I'm Dharshi de Silva. My practice begins in the garden I've cultivated for ten years on the Mornington Peninsula, and moves onto canvas through a process I call botanical contact painting: pressing plant matter directly into cloth, developing the impressions with earth pigment, natural dye, and pastel.
The work is not botanical illustration. It's an inquiry into time, contact, and impermanence, ancestral and imaginative narratives that connect family, identity, and the natural world. Each piece records something that cannot be repeated: a specific plant, a specific pressure, a specific moment of contact between living material and surface.
Hoo Gallery shows this work across two spaces: a studio and garden gallery in Mount Eliza, and a gallery in Richmond, Melbourne.
To read more about my art process in creating botanical contact paintings, please subscribe to my newsletter on my blog here.

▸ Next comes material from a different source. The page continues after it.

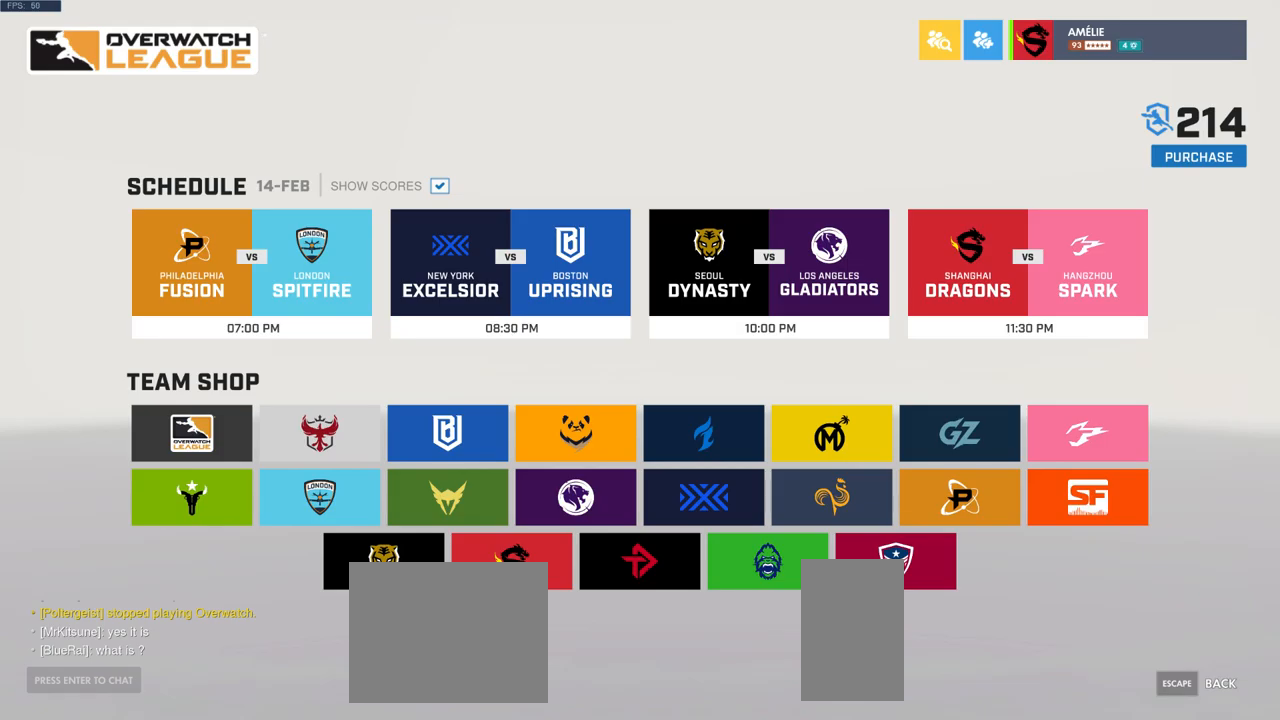
{"keys": [], "mouse": [], "events": [[50, "mouse_left", "up"]]}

I welcome anyone interested in viewing my art to contact me directly here.
Philosophy and Vision
My background in education and fashion design shapes how I approach botanical art: with structure, discipline, and an instinct for form. The work carries symbolic depth alongside moments of levity, rooted in a philosophy of slow living and mindful creation. Many pieces carry the quiet inscription "All is Well," an invitation to find peace in the present moment, and to seek light even in difficult times.
My work explores identity, family, and connection to nature, drawing on both ancestral memory and imagined narrative. These are not botanical studies. They are explorations of life, death, renewal, and the deep, ongoing relationship between people and the natural world.